If three objects all float on top of water, what must be true about the objects?
A. They all have densities less than the density of water.
B. They all have densities greater than the density of water.
C. They must have the same volume, even if their masses are different.
D. They must have the same mass, even if their volumes are different.
The correct answer and explanation is:
The correct answer is A. They all have densities less than the density of water.
Explanation:
For an object to float on water, its density must be less than that of water. The principle governing this is Archimedes’ principle, which states that an object submerged in a fluid experiences an upward buoyant force equal to the weight of the fluid displaced. For an object to float, the buoyant force must be equal to the weight of the object. This happens when the object’s density is less than that of the fluid it is placed in (in this case, water).

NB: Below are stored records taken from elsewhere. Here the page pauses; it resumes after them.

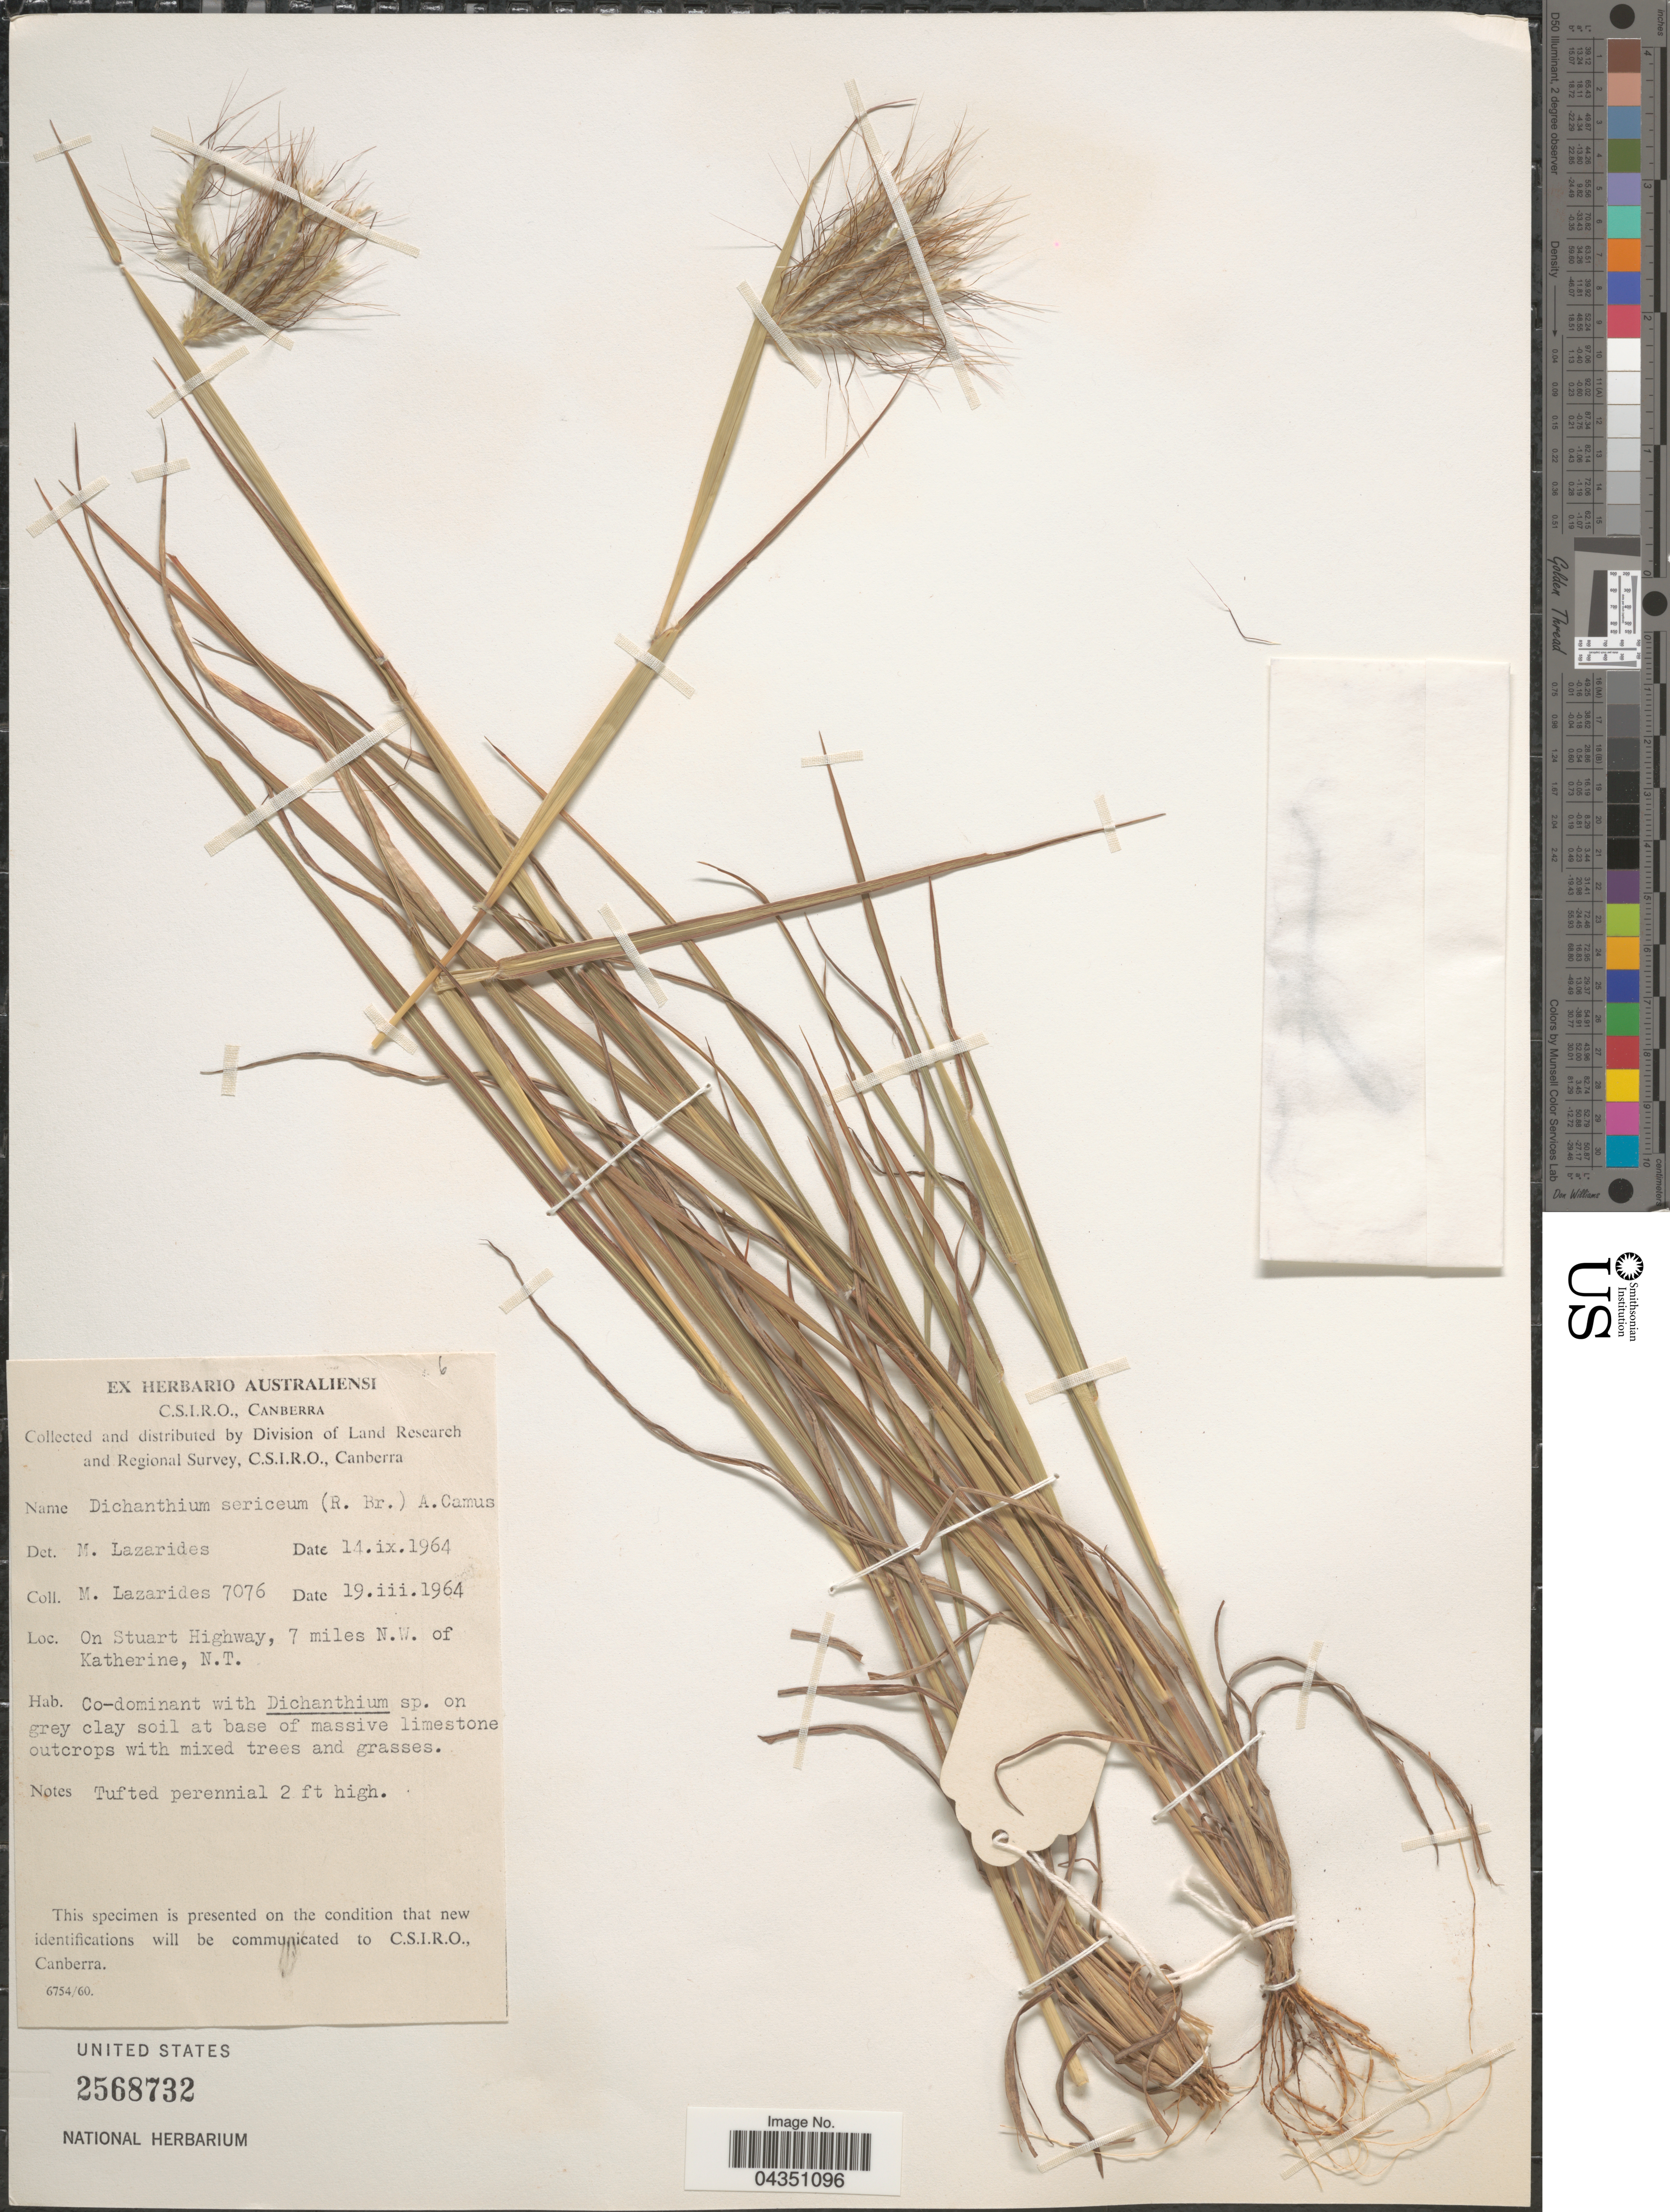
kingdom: Plantae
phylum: Tracheophyta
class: Liliopsida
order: Poales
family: Poaceae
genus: Dichanthium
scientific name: Dichanthium sericeum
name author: (R. Br.) A. Camus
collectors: M. Lazarides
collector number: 7076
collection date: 1964-03-19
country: Australia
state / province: Northern Territory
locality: Land Reasearch and Regional Survey. On Stuart Highway, 7 miles N.W. of Katherine, N.T.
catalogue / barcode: US 2568732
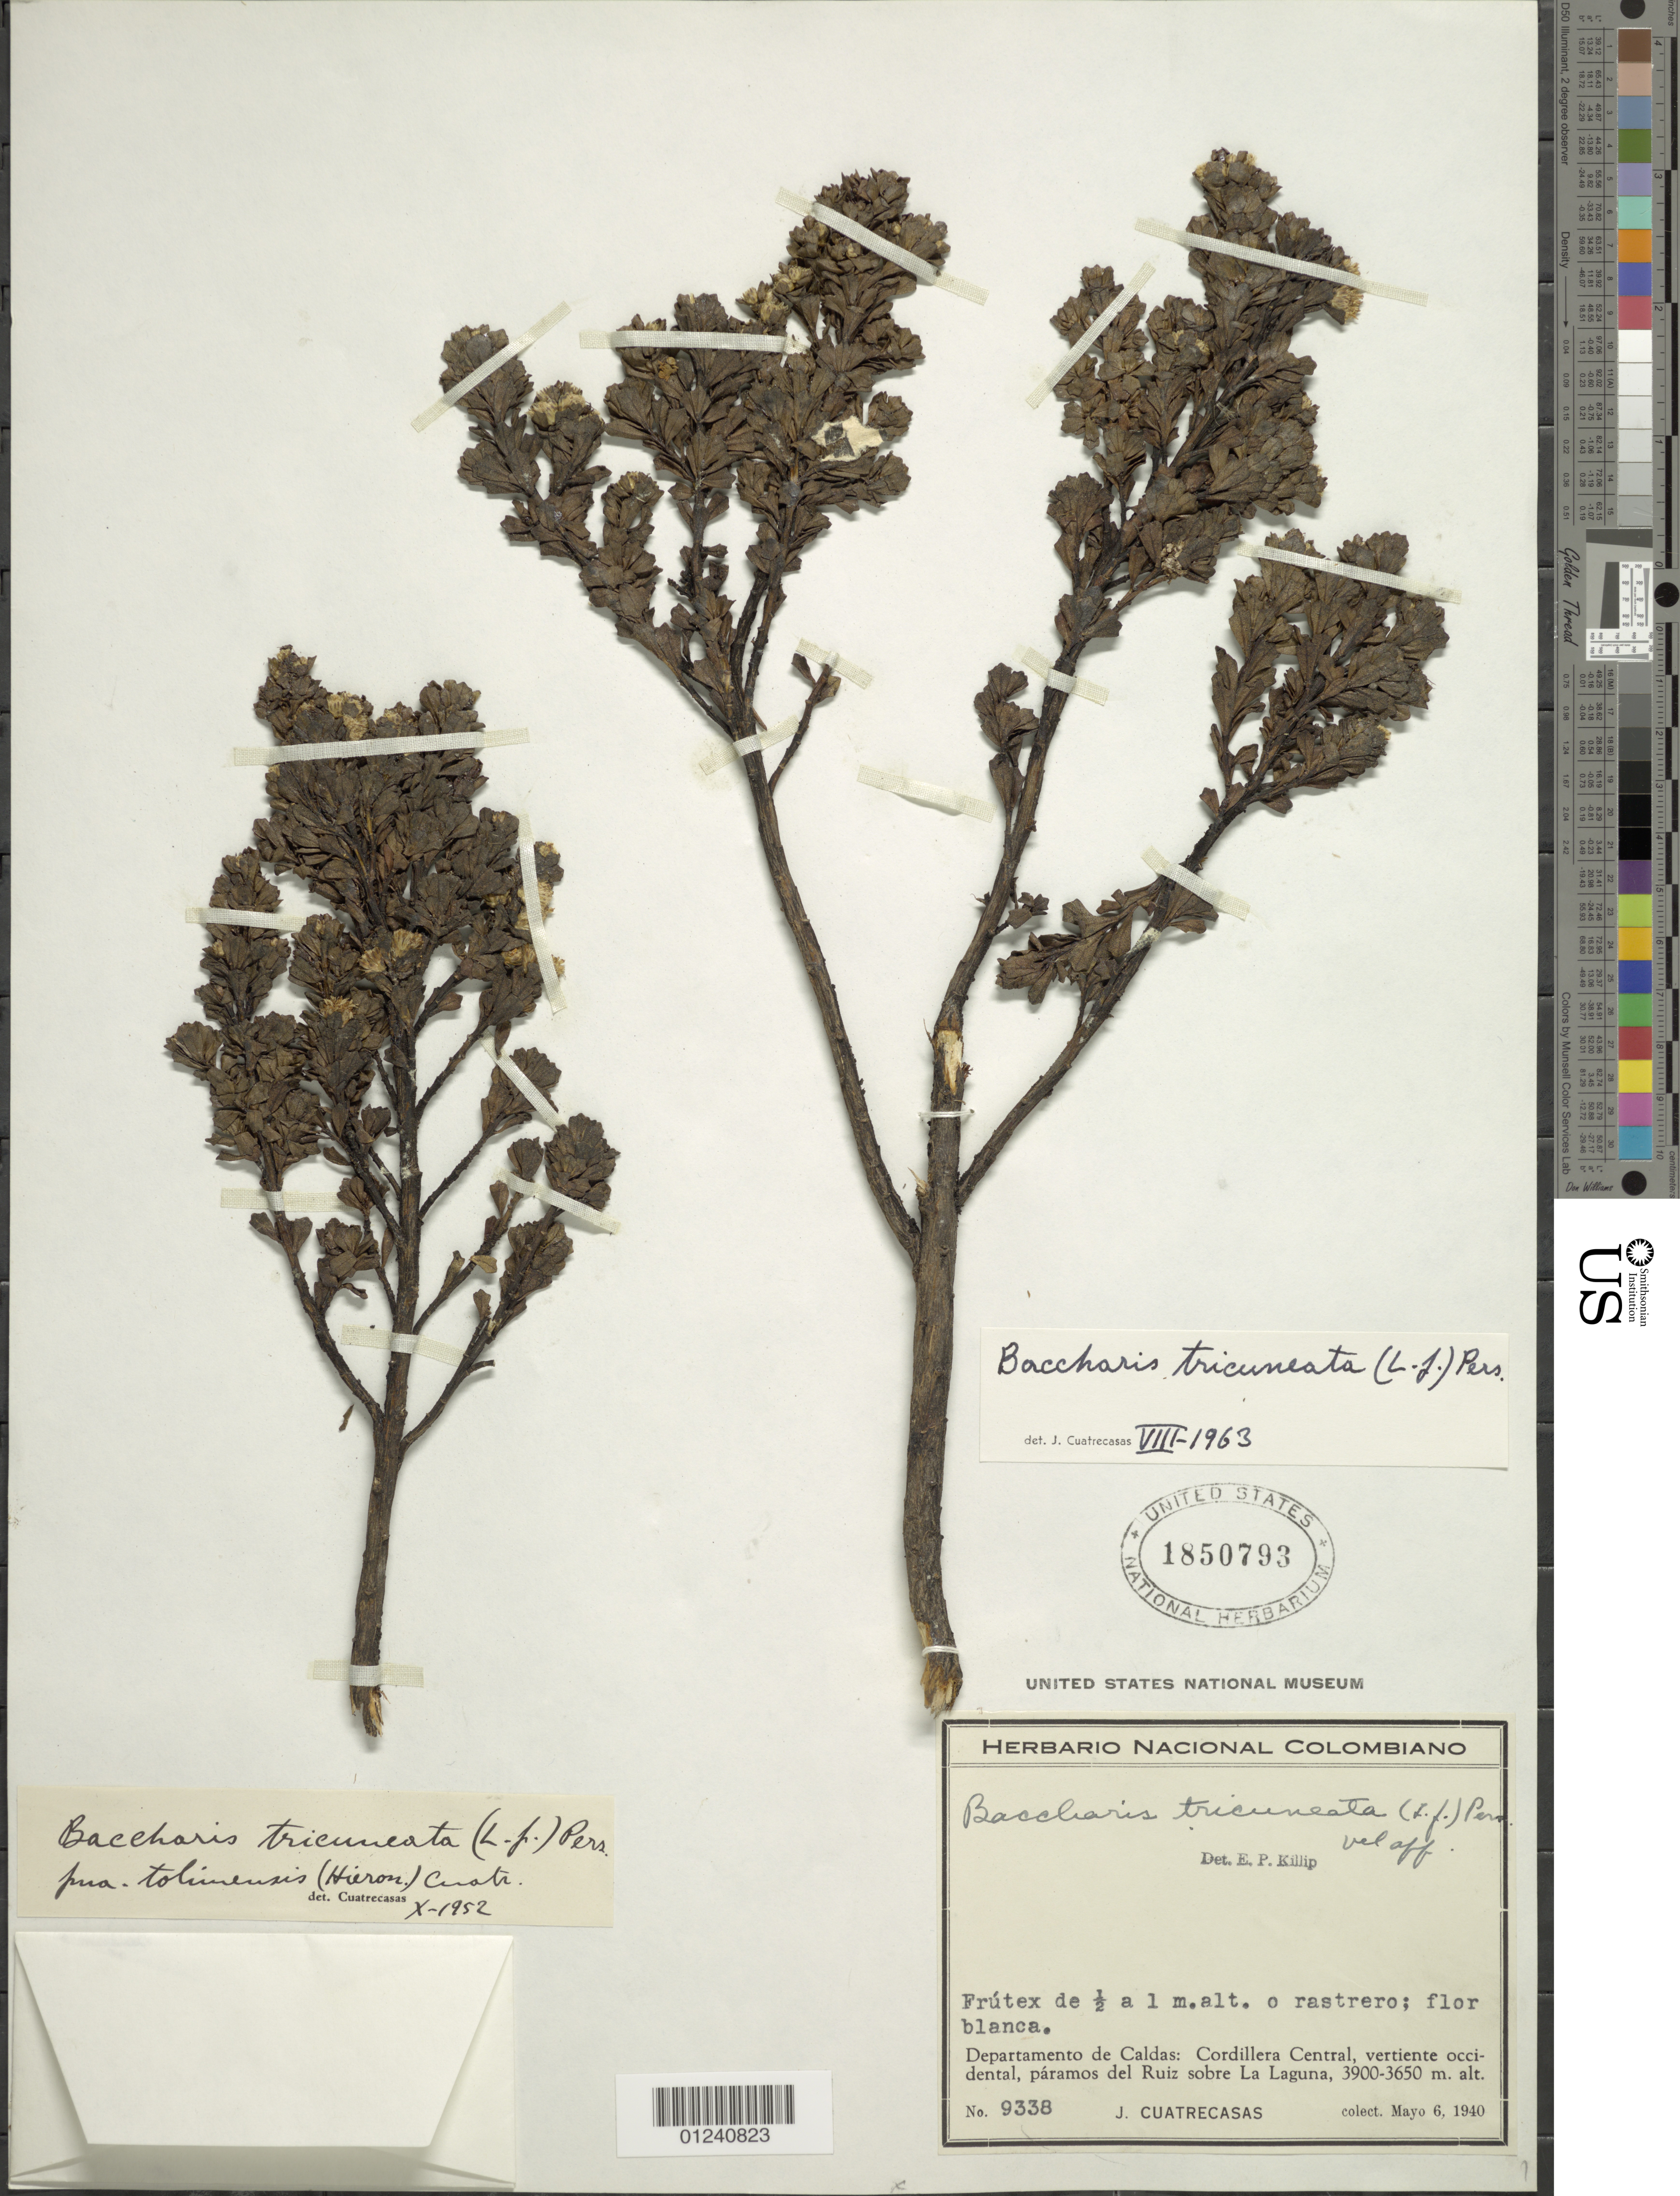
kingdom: Plantae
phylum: Tracheophyta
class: Magnoliopsida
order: Asterales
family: Asteraceae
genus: Baccharis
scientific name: Baccharis tricuneata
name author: (L. f.) Pers.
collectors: J. Cuatrecasas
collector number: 9338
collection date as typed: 6-May-40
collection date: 1940-05-06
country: Colombia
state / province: Caldas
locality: Cordillera Central, vertiente occidental, páramos del Ruiz sobre La Laguna.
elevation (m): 3650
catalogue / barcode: US 1850793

Water has a density of about 1 g/cm³ at 4°C. If an object is floating on top of the water, it means it is displacing a volume of water equal to its weight. For this to occur, the object’s density must be lower than that of water, as a denser object would sink due to the inability of the buoyant force to overcome its weight.
On the other hand, if an object has a density greater than water’s, it will sink. Objects that float are generally less dense than the fluid they are in, which explains why materials like wood, ice, and certain plastics float on water.
Options B, C, and D are incorrect for the following reasons:
- Option B: If the objects had densities greater than that of water, they would not float.
- Option C: The objects do not need to have the same volume to float; they can have different volumes as long as their densities are less than that of water.
- Option D: The objects do not need to have the same mass to float; they can have different masses but must have densities less than water to float.